» **Text**
* * *

Research

A comparison of biologically variable ventilation to recruitment manoeuvres in a porcine model of acute lung injury

Duane J Funk^1* , M Ruth Graham^1* , Linda G Girling¹ , James A Thliveris² , Bruce M McManus³ , Elizabeth KY Walker³ , Edward S Rector⁴ , Craig Hillier⁵ , J Elliott Scott⁵ and W Alan C Mutch^1*

¹  Department of Anaesthesia, University of Manitoba, Winnipeg, Manitoba, Canada

²  Department Human Anatomy and Cell Science, University of Manitoba, Winnipeg, Manitoba, Canada

³  James Hogg iCapture Centre, McDonald Research Laboratories, University of British Columbia, Vancouver, British Columbia, Cananda

⁴  Department of Immunology, University of Manitoba, Winnipeg, Manitoba, Canada

⁵  Department of Oral Biology, University of Manitoba, Winnipeg, Manitoba, Canada

author email corresponding author email* Contributed equally

Respiratory Research 2004, 5:22doi:10.1186/1465-9921-5-22

Published:	24 November 2004

Abstract

Background

Biologically variable ventilation (return of physiological variability in rate and tidal volume using a computer-controller) was compared to control mode ventilation with and without a recruitment manoeuvre – 40 cm H₂O for 40 sec performed hourly; in a porcine oleic acid acute lung injury model.

* * *

(Camera intrinsics and pose data)
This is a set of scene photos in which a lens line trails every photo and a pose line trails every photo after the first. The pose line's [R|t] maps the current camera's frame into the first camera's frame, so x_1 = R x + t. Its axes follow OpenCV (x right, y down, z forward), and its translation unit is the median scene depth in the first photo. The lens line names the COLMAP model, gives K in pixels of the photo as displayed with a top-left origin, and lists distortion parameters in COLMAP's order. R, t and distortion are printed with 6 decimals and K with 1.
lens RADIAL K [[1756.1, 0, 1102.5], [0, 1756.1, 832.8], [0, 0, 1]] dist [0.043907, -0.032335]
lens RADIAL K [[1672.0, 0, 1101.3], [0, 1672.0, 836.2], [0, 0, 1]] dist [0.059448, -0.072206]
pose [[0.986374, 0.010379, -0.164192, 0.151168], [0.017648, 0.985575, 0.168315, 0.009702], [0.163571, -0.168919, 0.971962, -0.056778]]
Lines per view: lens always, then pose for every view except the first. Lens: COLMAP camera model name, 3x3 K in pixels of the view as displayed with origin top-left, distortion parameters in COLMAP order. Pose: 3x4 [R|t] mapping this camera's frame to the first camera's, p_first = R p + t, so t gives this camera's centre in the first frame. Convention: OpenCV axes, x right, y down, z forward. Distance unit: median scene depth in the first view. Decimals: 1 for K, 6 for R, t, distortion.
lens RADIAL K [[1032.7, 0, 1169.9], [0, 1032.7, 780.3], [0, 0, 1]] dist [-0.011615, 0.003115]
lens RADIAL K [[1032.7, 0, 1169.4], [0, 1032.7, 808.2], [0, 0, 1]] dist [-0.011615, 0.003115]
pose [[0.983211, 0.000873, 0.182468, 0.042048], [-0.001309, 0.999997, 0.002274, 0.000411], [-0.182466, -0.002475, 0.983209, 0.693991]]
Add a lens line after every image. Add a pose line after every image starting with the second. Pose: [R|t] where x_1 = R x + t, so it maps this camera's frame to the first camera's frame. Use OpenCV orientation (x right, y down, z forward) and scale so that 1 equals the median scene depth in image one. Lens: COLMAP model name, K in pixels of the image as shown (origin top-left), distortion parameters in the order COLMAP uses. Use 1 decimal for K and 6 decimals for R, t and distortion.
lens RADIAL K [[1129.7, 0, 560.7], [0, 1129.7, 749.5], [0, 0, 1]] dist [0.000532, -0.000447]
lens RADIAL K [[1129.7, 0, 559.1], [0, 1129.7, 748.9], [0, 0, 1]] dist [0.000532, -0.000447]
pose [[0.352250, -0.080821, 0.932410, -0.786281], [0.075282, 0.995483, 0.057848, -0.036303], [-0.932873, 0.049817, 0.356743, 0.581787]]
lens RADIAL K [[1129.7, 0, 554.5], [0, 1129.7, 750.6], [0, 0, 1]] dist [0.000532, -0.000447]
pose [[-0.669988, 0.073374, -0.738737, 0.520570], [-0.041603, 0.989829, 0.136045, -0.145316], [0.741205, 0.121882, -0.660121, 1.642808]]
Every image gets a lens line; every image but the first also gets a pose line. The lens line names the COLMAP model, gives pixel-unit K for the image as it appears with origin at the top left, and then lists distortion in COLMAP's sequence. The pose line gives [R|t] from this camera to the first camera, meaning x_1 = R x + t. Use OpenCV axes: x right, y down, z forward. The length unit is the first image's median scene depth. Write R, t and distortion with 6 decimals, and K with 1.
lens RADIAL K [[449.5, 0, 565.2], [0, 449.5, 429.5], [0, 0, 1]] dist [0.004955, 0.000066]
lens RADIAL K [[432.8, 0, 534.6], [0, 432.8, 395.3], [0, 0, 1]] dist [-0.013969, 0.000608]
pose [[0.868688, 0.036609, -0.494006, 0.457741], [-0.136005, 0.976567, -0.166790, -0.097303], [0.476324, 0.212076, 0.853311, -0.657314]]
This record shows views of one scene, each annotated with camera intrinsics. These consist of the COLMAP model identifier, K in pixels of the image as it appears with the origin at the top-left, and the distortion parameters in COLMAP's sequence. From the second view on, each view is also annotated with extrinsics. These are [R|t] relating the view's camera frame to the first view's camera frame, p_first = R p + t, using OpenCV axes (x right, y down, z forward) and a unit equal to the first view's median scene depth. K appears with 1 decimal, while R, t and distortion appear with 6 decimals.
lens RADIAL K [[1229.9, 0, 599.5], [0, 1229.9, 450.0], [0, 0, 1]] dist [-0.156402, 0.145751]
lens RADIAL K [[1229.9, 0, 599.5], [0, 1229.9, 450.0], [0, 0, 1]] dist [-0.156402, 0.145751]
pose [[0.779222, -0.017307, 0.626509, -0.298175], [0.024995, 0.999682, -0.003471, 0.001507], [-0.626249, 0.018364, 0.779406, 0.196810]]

* * *

» **Work task 1**
Using the ventilation study text, explain in one to three sentences what biologically variable ventilation is.
» **Work task 2**
Rewrite the paragraph of the ventilation study text that begins "Biologically variable ventilation (return of physiological variability" as a short bulleted list, keeping its main facts.
» **Work task 3**
According to the ventilation study text, on what date was the article published?
Answer from the text alone, without the entries.

» **Exercise solution 1**
Biologically variable ventilation returns physiological variability in rate and tidal volume to ventilation. A computer-controller produces this variability.

» **Exercise solution 2**
- Compared biologically variable ventilation, which uses a computer-controller to return physiological variability in rate and tidal volume, with control mode ventilation.
- Tested control mode ventilation both with and without a recruitment maneuver.
- The recruitment maneuver was 40 cm H₂O for 40 sec, performed hourly.
- Used a porcine oleic acid acute lung injury model.

» **Exercise solution 3**
24 November 2004